Aber das ist trotzdem Arbeit genug. Am „Mönch“ – dem Ablauf in Richtung Mühlenau – werden nach und nach immer mehr Bretter gelöst, damit das Wasser kontrolliert abfließen kann und die Karpfen sich direkt vor dem Mönchsgitter sammeln können. „Das geht ganz schnell“, sagt Rieck: „In einer Stunde ist der Hälterteich so leer, dass wir abfischen können.“ Und er soll Recht behalten. „Da sind sie ja schon!“, ruft Carsten Rieck. Immer mehr Karpfen schwimmen automatisch in den Fließkanal und werden so zum Mönch geführt. Reiche Beute für die Fischer. Manchmal auch für den Fischreiher, ärgert sich Ali. Erst gestern habe dieser einen besonders dicken Karpfen „schnabuliert“. Schnell holt Ali die weißen Wannen, Sascha und Karsten packen sich die Kescher - und los geht es. Nach und nach werden die Spiegelkarpfen aus dem Wasser gezogen. Viele kleine aber auch einige ganz ordentliche Brocken sind mit dabei. Manch Karpfen erkennt die drohende Gefahr und versucht, gegen den Strom zurückzuschwimmen – aber vergebens. Denn Sascha und Karsten stapfen in dicken Gummihosen und Gummistiefeln auch in den tiefsten Morast, um auch den letzten Karpfen zu keschen. „Da kann man schon mal bis zu den Knien im Modder versinken, aber das macht nichts“, meint Sascha mit einem Lachen. Ein großer Karpfen zappelt in seinem Kescher. Er schüttelt das Netz ordentlich, damit zumindest der gröbste Dreck abfällt, bevor das Tier in der Sammeltonne verschwindet. Einige besonders große Exemplare haben es nicht bis in den Fließkanal geschafft, sondern dümpeln im Hälterbecken. Die Männer kommen ihnen schnell zu Hilfe. In rund zwei Stunden haben sie den Hälterteich leer gefischt.

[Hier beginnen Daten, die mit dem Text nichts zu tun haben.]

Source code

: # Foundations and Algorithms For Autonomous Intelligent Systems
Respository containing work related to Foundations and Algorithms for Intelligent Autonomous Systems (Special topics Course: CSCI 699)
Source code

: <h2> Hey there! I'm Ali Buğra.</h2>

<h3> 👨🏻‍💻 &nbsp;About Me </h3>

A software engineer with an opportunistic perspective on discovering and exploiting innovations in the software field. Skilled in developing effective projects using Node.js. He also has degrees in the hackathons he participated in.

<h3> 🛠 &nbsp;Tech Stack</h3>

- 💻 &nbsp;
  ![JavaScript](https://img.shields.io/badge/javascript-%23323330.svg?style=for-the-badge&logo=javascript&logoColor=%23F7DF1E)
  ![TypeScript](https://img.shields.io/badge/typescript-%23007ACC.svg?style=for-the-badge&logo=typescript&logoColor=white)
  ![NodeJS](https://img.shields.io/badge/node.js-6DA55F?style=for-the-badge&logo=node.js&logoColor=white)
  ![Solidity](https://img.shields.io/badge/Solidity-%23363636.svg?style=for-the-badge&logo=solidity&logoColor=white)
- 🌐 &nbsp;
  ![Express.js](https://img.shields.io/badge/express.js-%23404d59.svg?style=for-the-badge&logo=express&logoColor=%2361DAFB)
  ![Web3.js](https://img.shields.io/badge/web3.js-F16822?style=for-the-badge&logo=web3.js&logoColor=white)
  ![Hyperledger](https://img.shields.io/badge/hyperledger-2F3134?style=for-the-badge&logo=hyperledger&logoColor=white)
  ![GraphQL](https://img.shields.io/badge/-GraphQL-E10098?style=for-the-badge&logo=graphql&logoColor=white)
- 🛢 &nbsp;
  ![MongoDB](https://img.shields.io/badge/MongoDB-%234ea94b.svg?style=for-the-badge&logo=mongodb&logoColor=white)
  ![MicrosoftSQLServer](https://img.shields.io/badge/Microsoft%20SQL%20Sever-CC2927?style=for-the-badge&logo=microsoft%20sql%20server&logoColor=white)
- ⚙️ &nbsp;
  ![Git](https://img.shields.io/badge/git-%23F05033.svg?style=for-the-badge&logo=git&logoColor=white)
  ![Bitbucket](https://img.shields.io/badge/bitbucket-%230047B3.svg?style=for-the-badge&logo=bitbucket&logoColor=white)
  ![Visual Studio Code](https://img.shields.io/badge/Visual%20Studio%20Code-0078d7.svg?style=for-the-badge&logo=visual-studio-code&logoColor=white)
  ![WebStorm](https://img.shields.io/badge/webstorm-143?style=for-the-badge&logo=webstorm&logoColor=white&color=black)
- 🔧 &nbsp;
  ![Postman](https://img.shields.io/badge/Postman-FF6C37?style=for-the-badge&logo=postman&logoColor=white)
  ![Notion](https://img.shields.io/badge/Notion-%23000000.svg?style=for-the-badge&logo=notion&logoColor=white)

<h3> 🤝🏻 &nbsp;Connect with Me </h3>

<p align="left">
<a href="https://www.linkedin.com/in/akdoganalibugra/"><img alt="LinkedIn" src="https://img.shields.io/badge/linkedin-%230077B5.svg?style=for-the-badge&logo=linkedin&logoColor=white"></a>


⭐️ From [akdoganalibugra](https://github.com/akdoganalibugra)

Die Beute wird in einem speziellen Wasserbehälter auf Alis Wagen gesammelt und in den Fließkanal am Fischhaus gebracht. „Dort schwimmen die Fische in klarem Wasser, so dass sämtlicher Modergeschmack beseitigt wird“, erklärt der Teichwirt, der seinen Betrieb seit fast zehn Jahren in Reinfeld führt. Ein bisschen Sorgen bereitet ihm die lang anhaltende Trockenheit, die den Karpfen den nötigen Sauerstoff nehme. „Das Wetter ist schon entscheidend“, sagt er. 21 Grad Wassertemperatur seien in Ordnung, höher dürfe es aber nicht gehen. „Regen und ein bisschen weniger Hitze schaden nicht“, so Ali. Dann komme das weitere Abfischen auch gut voran.

Erst wenn die höher gelegenen Teiche – Schulteich und Schwarzer Teich – abgefischt werden, fließt wieder Wasser in den jetzt trockenen Hälterteich. Ali hat aber alles im Griff und freut sich auf das Karpfenfest von Freitag bis Sonntag, , 28.-30. August: „Bis dahin schwimmen sich die ersten Karpfen aus und stehen zur Verarbeitung bereit.“ Die ersten Nachfragen nach Reinfelds Wappentier seien schon eingegangen.